“Blues for Allah” by the Grateful Dead (1975)
When the late promoter Bill Graham organized a concert he called SNACK – that stood for Students Need Athletics, Culture and Kicks – to benefit after-school programs in the San Francisco area, he corralled a bunch of his heavyweight buddies to participate.
How about some of these names: Bob Dylan, Neil Young (backed by The Band), Santana, Jefferson Starship, Joan Baez, Tower of Power and the Doobie Brothers.
Also part of the March 25, 1975, extravaganza, coming out of “retirement,” was a group of Graham’s oldest friends, the Grateful Dead.
The Dead ostensibly had played a series of farewell concerts at Graham’s Winterland in October 1974, part of which later appeared in “The Grateful Dead Movie” and the poorly mixed “Steal Your Face” album, and still later as a much-better-sounding five-CD soundtrack to the movie.
At any rate, when members of the Dead reunited for SNACK, they performed perhaps the most esoteric set of their 30-year career: a half-hour-plus instrumental jam of music that was new to the band’s repertoire, neither the psychedelia of the ’60s nor the roots-rock of the ’70s. This was a jazzier version of the Dead, augmented by keyboard player Merl Saunders and anchored by the rhythm section of bassist Phil Lesh and drummers Bill Kreutzmann and Mickey Hart. And of course, the late Jerry Garcia’s fluid guitar playing helped weave everything together.

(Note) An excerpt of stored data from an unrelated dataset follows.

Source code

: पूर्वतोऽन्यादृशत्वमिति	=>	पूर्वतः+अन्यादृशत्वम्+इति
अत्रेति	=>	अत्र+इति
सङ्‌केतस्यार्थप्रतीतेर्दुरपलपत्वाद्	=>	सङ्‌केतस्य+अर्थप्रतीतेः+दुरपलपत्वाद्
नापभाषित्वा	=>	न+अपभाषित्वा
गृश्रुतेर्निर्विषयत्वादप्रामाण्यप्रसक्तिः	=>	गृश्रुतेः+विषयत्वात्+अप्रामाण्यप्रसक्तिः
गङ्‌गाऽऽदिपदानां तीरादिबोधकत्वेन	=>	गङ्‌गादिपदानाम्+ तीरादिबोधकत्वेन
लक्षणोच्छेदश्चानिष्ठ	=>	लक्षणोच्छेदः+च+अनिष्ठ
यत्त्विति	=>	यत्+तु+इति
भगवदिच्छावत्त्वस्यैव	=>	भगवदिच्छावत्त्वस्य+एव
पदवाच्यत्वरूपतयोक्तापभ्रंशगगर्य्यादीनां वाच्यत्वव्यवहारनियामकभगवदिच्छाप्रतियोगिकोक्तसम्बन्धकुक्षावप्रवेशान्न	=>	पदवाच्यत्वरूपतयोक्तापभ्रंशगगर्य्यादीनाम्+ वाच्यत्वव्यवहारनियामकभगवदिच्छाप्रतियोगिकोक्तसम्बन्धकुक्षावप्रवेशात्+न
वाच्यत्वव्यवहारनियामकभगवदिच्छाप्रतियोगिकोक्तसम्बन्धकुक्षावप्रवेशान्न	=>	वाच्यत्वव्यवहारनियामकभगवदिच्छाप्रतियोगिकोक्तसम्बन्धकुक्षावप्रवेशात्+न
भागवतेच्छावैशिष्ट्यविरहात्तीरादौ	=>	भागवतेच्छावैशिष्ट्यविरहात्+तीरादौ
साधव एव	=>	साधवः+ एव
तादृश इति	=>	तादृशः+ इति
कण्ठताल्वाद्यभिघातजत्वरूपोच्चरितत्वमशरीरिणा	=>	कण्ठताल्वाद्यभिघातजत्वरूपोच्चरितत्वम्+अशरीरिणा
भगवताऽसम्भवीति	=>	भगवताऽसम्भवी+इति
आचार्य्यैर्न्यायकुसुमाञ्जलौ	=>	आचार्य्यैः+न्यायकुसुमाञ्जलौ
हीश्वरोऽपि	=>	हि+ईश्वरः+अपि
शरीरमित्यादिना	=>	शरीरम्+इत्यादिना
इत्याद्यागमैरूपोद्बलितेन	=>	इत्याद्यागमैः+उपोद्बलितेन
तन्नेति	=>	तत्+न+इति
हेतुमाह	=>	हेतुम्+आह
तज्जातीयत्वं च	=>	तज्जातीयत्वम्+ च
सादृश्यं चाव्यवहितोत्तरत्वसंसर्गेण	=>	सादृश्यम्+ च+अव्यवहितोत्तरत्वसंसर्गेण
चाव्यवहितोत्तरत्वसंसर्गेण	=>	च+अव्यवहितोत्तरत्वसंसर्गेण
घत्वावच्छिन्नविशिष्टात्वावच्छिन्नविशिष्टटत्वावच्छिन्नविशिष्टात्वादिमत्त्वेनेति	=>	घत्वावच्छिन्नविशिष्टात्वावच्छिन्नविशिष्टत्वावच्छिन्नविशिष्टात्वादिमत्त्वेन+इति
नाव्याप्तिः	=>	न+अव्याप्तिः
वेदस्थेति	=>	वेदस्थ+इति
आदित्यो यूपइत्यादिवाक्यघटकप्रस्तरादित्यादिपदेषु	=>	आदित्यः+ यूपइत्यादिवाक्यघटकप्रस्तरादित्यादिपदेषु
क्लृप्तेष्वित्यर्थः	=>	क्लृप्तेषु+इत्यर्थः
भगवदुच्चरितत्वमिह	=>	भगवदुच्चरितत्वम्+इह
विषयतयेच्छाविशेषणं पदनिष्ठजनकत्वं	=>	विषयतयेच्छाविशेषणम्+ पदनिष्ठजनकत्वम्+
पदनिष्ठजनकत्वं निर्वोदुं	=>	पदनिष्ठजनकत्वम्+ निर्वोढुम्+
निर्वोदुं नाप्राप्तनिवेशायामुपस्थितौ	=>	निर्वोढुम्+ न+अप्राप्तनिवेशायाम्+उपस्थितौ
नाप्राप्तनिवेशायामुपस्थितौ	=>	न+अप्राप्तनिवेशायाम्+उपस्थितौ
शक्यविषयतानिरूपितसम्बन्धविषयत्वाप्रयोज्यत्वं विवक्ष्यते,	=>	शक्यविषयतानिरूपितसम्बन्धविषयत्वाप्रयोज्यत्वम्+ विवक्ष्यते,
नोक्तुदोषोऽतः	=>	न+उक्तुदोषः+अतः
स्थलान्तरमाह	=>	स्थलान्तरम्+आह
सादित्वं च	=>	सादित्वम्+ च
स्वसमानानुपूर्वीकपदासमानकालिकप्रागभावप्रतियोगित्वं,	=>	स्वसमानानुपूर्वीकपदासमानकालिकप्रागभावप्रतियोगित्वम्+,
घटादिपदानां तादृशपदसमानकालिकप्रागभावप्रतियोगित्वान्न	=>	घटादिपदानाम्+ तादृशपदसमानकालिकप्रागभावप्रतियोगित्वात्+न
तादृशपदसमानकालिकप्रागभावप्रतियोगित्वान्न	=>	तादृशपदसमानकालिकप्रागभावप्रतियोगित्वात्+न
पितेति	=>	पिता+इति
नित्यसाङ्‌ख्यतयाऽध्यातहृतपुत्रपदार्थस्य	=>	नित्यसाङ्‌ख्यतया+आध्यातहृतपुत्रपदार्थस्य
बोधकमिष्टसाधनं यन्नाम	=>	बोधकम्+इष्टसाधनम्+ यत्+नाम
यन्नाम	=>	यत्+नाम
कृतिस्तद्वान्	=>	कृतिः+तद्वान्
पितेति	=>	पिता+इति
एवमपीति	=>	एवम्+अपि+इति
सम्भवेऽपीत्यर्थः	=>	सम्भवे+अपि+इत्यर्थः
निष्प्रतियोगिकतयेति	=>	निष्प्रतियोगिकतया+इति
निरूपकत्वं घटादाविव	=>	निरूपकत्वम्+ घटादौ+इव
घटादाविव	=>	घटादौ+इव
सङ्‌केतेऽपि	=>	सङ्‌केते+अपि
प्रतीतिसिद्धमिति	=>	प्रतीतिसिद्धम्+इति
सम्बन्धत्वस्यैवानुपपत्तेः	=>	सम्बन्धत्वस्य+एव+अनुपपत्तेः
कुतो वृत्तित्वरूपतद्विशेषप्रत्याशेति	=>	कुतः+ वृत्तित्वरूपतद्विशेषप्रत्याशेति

Even for a San Francisco audience, those in attendance at Kezar Stadium must have been mystified by the proceedings until Bob Weir sang the familiar “Johnny B. Goode” for the encore.
The bulk of the performance laid the groundwork for what became the Grateful Dead’s “comeback” album, “Blues for Allah.” Unlike its approach to previous studio albums, the band woodshedded for three months at Hart’s house, formulating new music throughout.
The finished product kicks off with a three-song medley that served as a highlight of many a Dead show for the next 20 years: “Help On the Way/Slipknot!/Franklin’s Tower.” The relatively complex rhythmic patterns of the first two sections give way to a three-chord progression that benefits significantly from Garcia’s tasteful picking.
An instrumental medley, “King Solomon’s Marbles/Stronger Than Dirt or Milkin’ the Turkey,” incorporates themes that were prevalent at the SNACK show, with the rhythm section at full power.
Side One of the LP concludes with “The Music Never Stopped,” with lyricist John Perry Barlow capturing the Dead’s essence of “a band without description, like Jehovah’s favorite choir.” The original version clocks in at 4 1/2 minutes, but later concert versions often stretched beyond the 10-minute mark.
Side Two consists of an esoteric but rewarding sequence of songs, starting with the deceptively relaxed “Crazy Fingers,” which on closer examination contains a series of unconventional key changes, built around an arcane Robert Hunter poem.
Weir contributes an acoustic guitar instrumental, “Sage & Spirit.” According to longtime band associate Rock Scully in his book, “Living With the Dead”:
“Bobby wrote ‘Sage & Spirit’ while my daughters, named Sage and Spirit, were jumping on his bed and generally trashing his hotel room. He was trying to play his guitar and came up with the rhythm for this from their jumping. The flute (played by Steven Schuster) mimics their laughter.”
The album closes with another medley, “Blues for Allah/Sand Castles and Glass Camels/Unusual Occurrences in the Desert,” which fully exhibits the band’s experimental orientation. Supposedly the compositions were supposed to be the next in line among epic Dead concert jams, from “Viola Lee Blues” to “The Other One” to “Dark Star” to “Playing in the Band.” But the group played it live only a handful of times before abandoning it.
“Blues for Allah” is one of the Grateful Dead’s most fully realized studio projects, and one that stands up under scrutiny better than the band’s subsequent albums in the ’70s and ’80s. The title medley might be a bit of a challenge for the listener, but the other songs are among the Dead’s more memorable in the course of the long, strange trip.